On March 31, 2022, the staff of the U.S. Securities and Exchange Commission issued Staff Accounting Bulletin No. 121. The document was four pages long. It was not a rule, in the formal sense; staff bulletins are interpretive guidance rather than regulation, and they do not pass through the rulemaking process that requires public comment, cost-benefit analysis, or congressional review. SAB 121 was issued by a handful of staff under SEC Chair Gary Gensler and took effect immediately. Its content, in plain terms, was that any publicly-traded company that safeguarded crypto assets on behalf of customers had to record those assets as a liability on its own balance sheet, with a corresponding asset of equal magnitude.

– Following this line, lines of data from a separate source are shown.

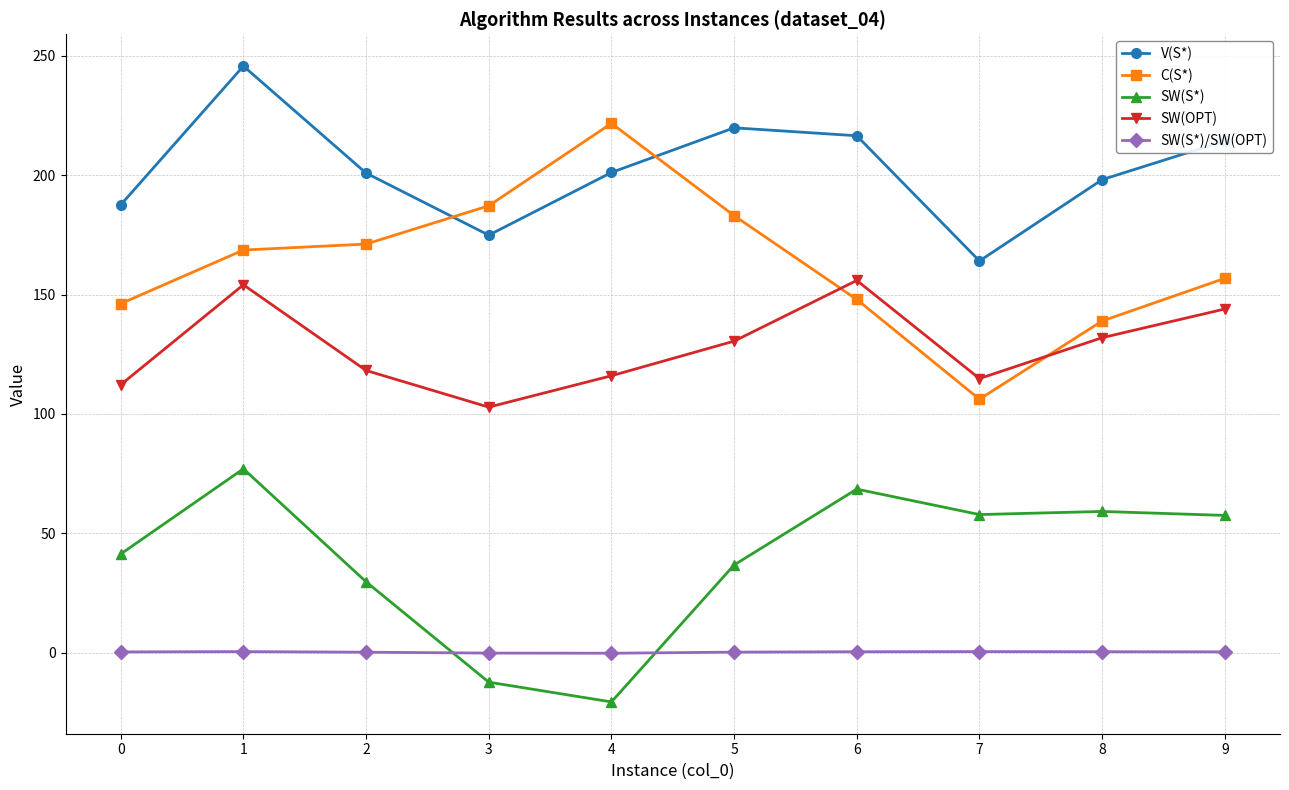

Where does the C(S*) series first go above 168?

1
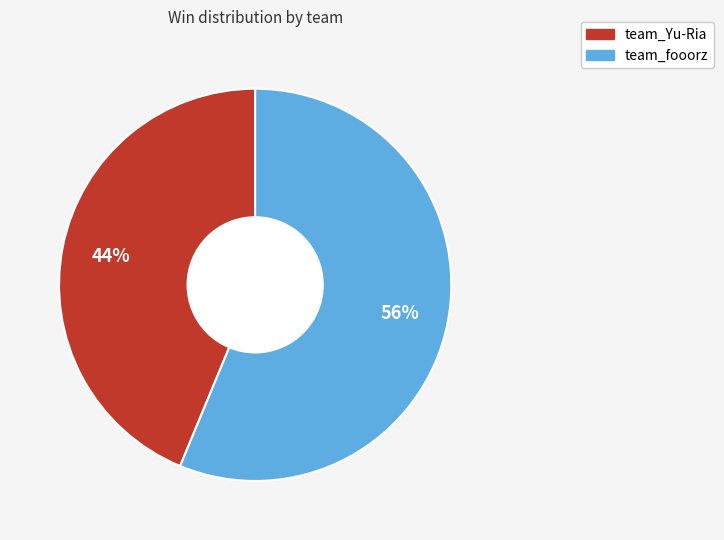

Is there a majority slice in this chart?

Yes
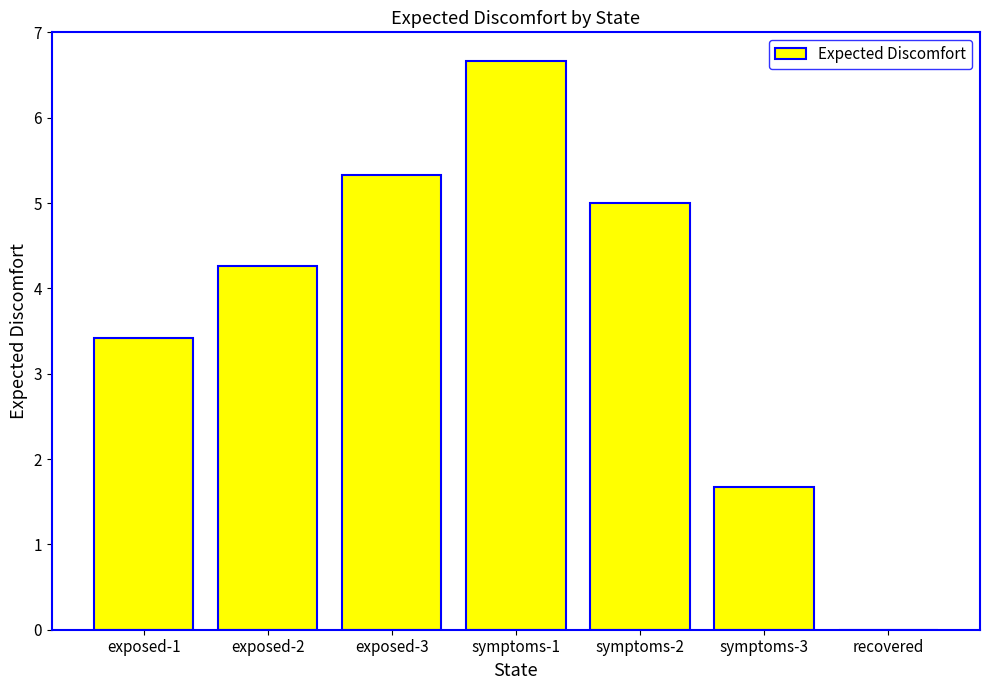

What is the sum of the values at symptoms-1 and exposed-1?

10.1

The accounting treatment was unusual. Custodians do not typically record customer assets on their own books — a bank holding a customers stock certificates does not list those shares as a bank liability. SAB 121 created a special rule for crypto, on the theory that the technological and regulatory risks of crypto custody were uniquely severe and that balance-sheet recognition was the appropriate response. The practical effect was that any bank wishing to offer bitcoin custody would have to hold capital against the full notional value of customer holdings, the same way it would for its own loans or trading positions. For a bank with substantial bitcoin under custody, this meant capital requirements could exceed the entire revenue of the custody business by orders of magnitude. The math did not work. American banks did not enter the bitcoin custody market.
This was, depending on how one read it, either a prudent accounting position responding to a genuine novel risk, or a deliberate barrier erected to exclude regulated banks from a financial product the SEC chairmanship disapproved of. The bitcoin community read it as the second. Through 2022, 2023, and 2024, SAB 121 was cited repeatedly as the central piece of regulatory friction keeping bitcoin out of mainstream American banking. SEC Commissioner Hester Peirce, a Republican appointee who dissented from much of Genslers approach, called SAB 121 a pernicious weed in April 2023 and continued to call for its rescission throughout. A bipartisan congressional resolution to overturn it passed both chambers in May 2024. President Biden vetoed it. The veto held.
The reversal came with the change in administration. Gary Gensler resigned on January 20, 2025, the day Donald Trump took office. Three days later, on January 23, 2025, the SEC issued Staff Accounting Bulletin No. 122, which formally rescinded SAB 121. Hester Peirce posted on X: bye, bye SAB 121. Its not been fun. Within weeks, several major American banks announced or expanded crypto custody services. The capital and operational barriers had not changed; only the accounting interpretation had. A four-page document had blocked an industry for thirty-three months.
The artifact is the arc, not just the bulletin. SAB 121 demonstrated, with unusual clarity, how American financial regulation actually operates: not principally through statute but through interpretation, and not principally through public process but through staff guidance that arrives without warning and departs without much more. The bitcoin industry spent three years arguing that it was being kept out of the banking system by a document that had never been voted on. They turned out to be right. When the document was withdrawn, the system opened.
What remains is the precedent, which cuts both ways. The mechanism that excluded bitcoin custody for thirty-three months can be re-deployed, in a different administration, against any other class of asset the SEC staff would prefer banks not touch. SAB 121 was rescinded. SAB 122 can be rescinded too. The catalog records SAB 121 as the artifact of that fragility — a multi-year exclusion of an entire asset class from the American banking system, achieved through a four-page interpretive document, dismantled in three days by a different staff.